PL managed to parlay opposition to the SDS national office into support for itself on the campus. A 20-year-old student at the University of Chicago said he found himself isolated from SDS by a local leadership that distrusted him, and gave him only the most menial tasks. He recalled sitting in a coffee house, seeing some SDS leaders talking politics: “I started to come over and they started talking much lower and giving me dirty looks and wanting me to leave.”

He said local WSAers were much more interested in canvassing, “and that’s how I got to them.” He added that WSA views the American people “as good people that should be freed rather than fascists and racists that should be overthrown.” SDS leaders “would just substitute one dictatorship for another dictatorship,” he said.

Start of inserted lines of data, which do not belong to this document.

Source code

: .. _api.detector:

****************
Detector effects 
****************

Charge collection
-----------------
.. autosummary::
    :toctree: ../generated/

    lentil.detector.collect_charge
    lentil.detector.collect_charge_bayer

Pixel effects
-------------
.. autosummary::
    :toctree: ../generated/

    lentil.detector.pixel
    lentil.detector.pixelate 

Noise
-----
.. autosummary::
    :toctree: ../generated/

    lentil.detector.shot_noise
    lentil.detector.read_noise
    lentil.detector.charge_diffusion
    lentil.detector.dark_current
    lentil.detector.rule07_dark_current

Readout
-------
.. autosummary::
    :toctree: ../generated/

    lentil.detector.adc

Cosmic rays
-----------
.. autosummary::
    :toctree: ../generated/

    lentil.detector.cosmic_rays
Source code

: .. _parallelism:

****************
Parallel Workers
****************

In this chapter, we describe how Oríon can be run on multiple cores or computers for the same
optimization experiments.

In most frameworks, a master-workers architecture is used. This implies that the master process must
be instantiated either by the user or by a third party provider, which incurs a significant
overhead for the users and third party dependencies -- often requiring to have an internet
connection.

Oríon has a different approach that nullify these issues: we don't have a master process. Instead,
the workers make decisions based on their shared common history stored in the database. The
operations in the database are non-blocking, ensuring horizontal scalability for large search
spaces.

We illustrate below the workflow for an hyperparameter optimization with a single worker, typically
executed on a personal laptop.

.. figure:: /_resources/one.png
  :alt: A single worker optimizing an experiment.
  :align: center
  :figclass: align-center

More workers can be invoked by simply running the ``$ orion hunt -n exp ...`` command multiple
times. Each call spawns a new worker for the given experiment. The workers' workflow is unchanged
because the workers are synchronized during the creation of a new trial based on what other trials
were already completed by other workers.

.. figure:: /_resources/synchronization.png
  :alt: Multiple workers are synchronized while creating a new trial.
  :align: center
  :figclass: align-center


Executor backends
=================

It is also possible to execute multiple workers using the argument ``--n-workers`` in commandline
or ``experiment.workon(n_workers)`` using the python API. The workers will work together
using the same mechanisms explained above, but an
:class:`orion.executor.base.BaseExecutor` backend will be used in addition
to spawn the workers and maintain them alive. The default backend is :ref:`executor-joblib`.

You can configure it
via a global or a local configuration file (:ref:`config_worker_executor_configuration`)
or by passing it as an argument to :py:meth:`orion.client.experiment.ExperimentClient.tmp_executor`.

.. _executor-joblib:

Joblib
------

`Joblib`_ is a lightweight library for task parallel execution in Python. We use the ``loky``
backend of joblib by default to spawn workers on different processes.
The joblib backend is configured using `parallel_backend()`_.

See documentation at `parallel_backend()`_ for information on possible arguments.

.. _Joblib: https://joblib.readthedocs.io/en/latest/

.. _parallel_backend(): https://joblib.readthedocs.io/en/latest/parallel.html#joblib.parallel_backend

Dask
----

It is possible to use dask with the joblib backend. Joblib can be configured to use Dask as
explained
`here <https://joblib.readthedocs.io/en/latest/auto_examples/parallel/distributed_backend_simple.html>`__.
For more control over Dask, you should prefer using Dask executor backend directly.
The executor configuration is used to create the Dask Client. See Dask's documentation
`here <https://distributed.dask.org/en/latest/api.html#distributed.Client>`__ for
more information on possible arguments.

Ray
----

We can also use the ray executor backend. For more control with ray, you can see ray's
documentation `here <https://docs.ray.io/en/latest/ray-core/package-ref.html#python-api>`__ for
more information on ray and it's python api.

One theme pervades most PL stances: numerous radical entities are “selling out,” from the NLF, to the Bay Area Revolutionary Union, to the “right-wing national (SDS) office,” to black students, to the Black Panthers. Purity lies with the PL sect; everyone else is making deals.

The WSA is a curious grouping with a minority of members actually in PL. Some have come out of hippie drug culture and now reject that life as bourgeois. Many are extremely young, having never held a job in their lives. Some of them came to Chicago having’ been in the WSA for several months, and SDSers found no problem in persuading some out of their positions. Throughout the meeting hall, during the day before PL was expelled, SDSers moved among WSAers, attempting to buttonhole them.

It is unclear whether or not the expulsion will help WSA-PL. PL members freely admit that factional debates build the WSA. PL members vow “to carry the struggle back to the campuses” in what might be a knock-down drag-out contest for winning allegiance of SDS chapter members.